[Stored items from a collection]
::::::

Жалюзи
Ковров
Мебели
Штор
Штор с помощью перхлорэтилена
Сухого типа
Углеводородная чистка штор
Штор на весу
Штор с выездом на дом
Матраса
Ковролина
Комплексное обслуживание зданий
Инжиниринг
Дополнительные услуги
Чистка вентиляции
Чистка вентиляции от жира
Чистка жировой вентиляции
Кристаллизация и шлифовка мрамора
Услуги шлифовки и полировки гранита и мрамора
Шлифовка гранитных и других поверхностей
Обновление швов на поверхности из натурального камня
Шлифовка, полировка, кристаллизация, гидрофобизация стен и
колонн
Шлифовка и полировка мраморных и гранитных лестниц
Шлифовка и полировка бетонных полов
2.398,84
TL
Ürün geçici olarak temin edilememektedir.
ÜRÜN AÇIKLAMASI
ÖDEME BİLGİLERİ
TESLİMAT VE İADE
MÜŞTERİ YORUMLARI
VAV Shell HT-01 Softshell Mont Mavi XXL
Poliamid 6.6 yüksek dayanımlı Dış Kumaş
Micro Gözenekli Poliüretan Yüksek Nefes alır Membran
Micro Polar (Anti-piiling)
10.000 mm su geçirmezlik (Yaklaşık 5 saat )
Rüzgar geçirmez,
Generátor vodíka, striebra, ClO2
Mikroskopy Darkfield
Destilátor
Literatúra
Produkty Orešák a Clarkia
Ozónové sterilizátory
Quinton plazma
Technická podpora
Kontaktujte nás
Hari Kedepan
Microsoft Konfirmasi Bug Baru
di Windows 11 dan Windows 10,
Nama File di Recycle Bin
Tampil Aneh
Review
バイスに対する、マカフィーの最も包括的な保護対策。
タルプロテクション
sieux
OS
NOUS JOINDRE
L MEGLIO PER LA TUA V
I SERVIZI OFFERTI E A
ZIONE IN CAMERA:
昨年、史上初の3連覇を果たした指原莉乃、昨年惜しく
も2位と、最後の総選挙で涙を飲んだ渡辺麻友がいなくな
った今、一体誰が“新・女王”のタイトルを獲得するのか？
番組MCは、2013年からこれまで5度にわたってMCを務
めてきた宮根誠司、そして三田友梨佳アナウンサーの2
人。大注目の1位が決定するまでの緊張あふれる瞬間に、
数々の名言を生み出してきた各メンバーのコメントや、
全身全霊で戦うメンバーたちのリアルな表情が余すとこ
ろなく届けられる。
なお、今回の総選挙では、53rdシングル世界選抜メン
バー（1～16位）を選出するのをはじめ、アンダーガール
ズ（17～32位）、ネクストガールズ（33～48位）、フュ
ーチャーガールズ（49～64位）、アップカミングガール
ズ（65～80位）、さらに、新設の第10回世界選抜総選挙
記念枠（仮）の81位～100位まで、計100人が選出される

::::::

## ACTIVITY
Transcribe the records above from the line holding "Обновление швов на" down to the line holding "番組MCは、2013年からこれまで5度にわたってMCを務", inclusive, without adding anything.

## COMPLETED EXERCISE
Обновление швов на поверхности из натурального камня
Шлифовка, полировка, кристаллизация, гидрофобизация стен и
колонн
Шлифовка и полировка мраморных и гранитных лестниц
Шлифовка и полировка бетонных полов
2.398,84
TL
Ürün geçici olarak temin edilememektedir.
ÜRÜN AÇIKLAMASI
ÖDEME BİLGİLERİ
TESLİMAT VE İADE
MÜŞTERİ YORUMLARI
VAV Shell HT-01 Softshell Mont Mavi XXL
Poliamid 6.6 yüksek dayanımlı Dış Kumaş
Micro Gözenekli Poliüretan Yüksek Nefes alır Membran
Micro Polar (Anti-piiling)
10.000 mm su geçirmezlik (Yaklaşık 5 saat )
Rüzgar geçirmez,
Generátor vodíka, striebra, ClO2
Mikroskopy Darkfield
Destilátor
Literatúra
Produkty Orešák a Clarkia
Ozónové sterilizátory
Quinton plazma
Technická podpora
Kontaktujte nás
Hari Kedepan
Microsoft Konfirmasi Bug Baru
di Windows 11 dan Windows 10,
Nama File di Recycle Bin
Tampil Aneh
Review
バイスに対する、マカフィーの最も包括的な保護対策。
タルプロテクション
sieux
OS
NOUS JOINDRE
L MEGLIO PER LA TUA V
I SERVIZI OFFERTI E A
ZIONE IN CAMERA:
昨年、史上初の3連覇を果たした指原莉乃、昨年惜しく
も2位と、最後の総選挙で涙を飲んだ渡辺麻友がいなくな
った今、一体誰が“新・女王”のタイトルを獲得するのか？
番組MCは、2013年からこれまで5度にわたってMCを務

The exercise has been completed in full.